Unlike most politicians, these guys aren’t afraid to stick to their guns. They know what could happen if they don’t support Trump.
By Steve Holland and Michelle Conlin
Leaders of religious conservative groups largely stood behind Donald Trump on Saturday, the day after vulgar sexual comments he made about women surfaced online, but some expressed concern that the U.S. Republican presidential nominee’s remarks could depress evangelical turnout on Election Day.
Most evangelical leaders did not condemn Trump, and instead pointed to an urgent need to prevent Democratic nominee Hillary Clinton from winning the presidency, reshaping the Supreme Court and implementing liberal policies.
The latest blow to Trump’s campaign came after a 2005 video surfaced of the then-reality TV star talking on an open microphone about groping women and trying to seduce a married woman. Vice presidential running mate Mike Pence said he could not defend Trump’s words.
Gary Bauer, chairman of the Campaign for Working Families, said Trump’s “grossly inappropriate language” does not change the choice facing the country in the Nov. 8 election and that “I continue to support the Trump-Pence ticket.”
“Hillary Clinton is committed to enacting policies that will erode religious liberty, promote abortion, make our country less safe, and leave our borders unprotected,” Bauer said.

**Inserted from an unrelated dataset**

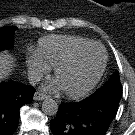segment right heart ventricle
<instances>
[{"instance_id":"right-heart-ventricle-1","label":"right heart ventricle","mask_w":135,"mask_h":135,"mask_svg":"<svg viewBox=\"0 0 135 135\" xmlns=\"http://www.w3.org/2000/svg\"><path fill=\"white\" fill-rule=\"evenodd\" d=\"M92 42L78 36L49 35L39 40L37 53L46 64L55 67L72 52Z\"/></svg>"}]
</instances>
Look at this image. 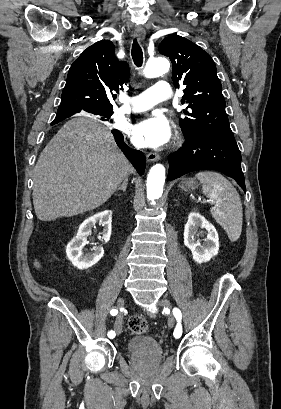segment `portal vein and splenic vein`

White evangelicals make up about 20 percent of the U.S. population, according to the Public Religion Research Institute, and represent a crucial voting bloc Trump needs to win the presidency.
They have long represented a pillar of support for Republicans. In 2004, they were instrumental in President George W. Bush’s re-election. They turned out in similar numbers in 2008 and 2012, when Mitt Romney, a Mormon who many evangelicals considered too moderate, was the Republican nominee, according to a report by the Pew Research Center.
Support from evangelicals for Trump has been strong throughout his campaign, even though it was only late in life that the New York businessman adopted their cause. Social conservatives flocked to his side over other deeply religious Republican presidential candidates, such as Ted Cruz.
“Naturally I’m disappointed,” said Steve Scheffler, head of the Iowa Faith and Freedom Coalition. “But, you know, the Bible tells me that we are all sinners saved by grace and I don’t think there’s probably a person alive that I know of that hasn’t made some mistakes in the past.”
He said Clinton has peccadilloes of her own, most notably marital woes with her husband, former President Bill Clinton.
“So yes, I will vote for Donald Trump. I’m not excusing his behavior at all. It’s disgusting,” he said.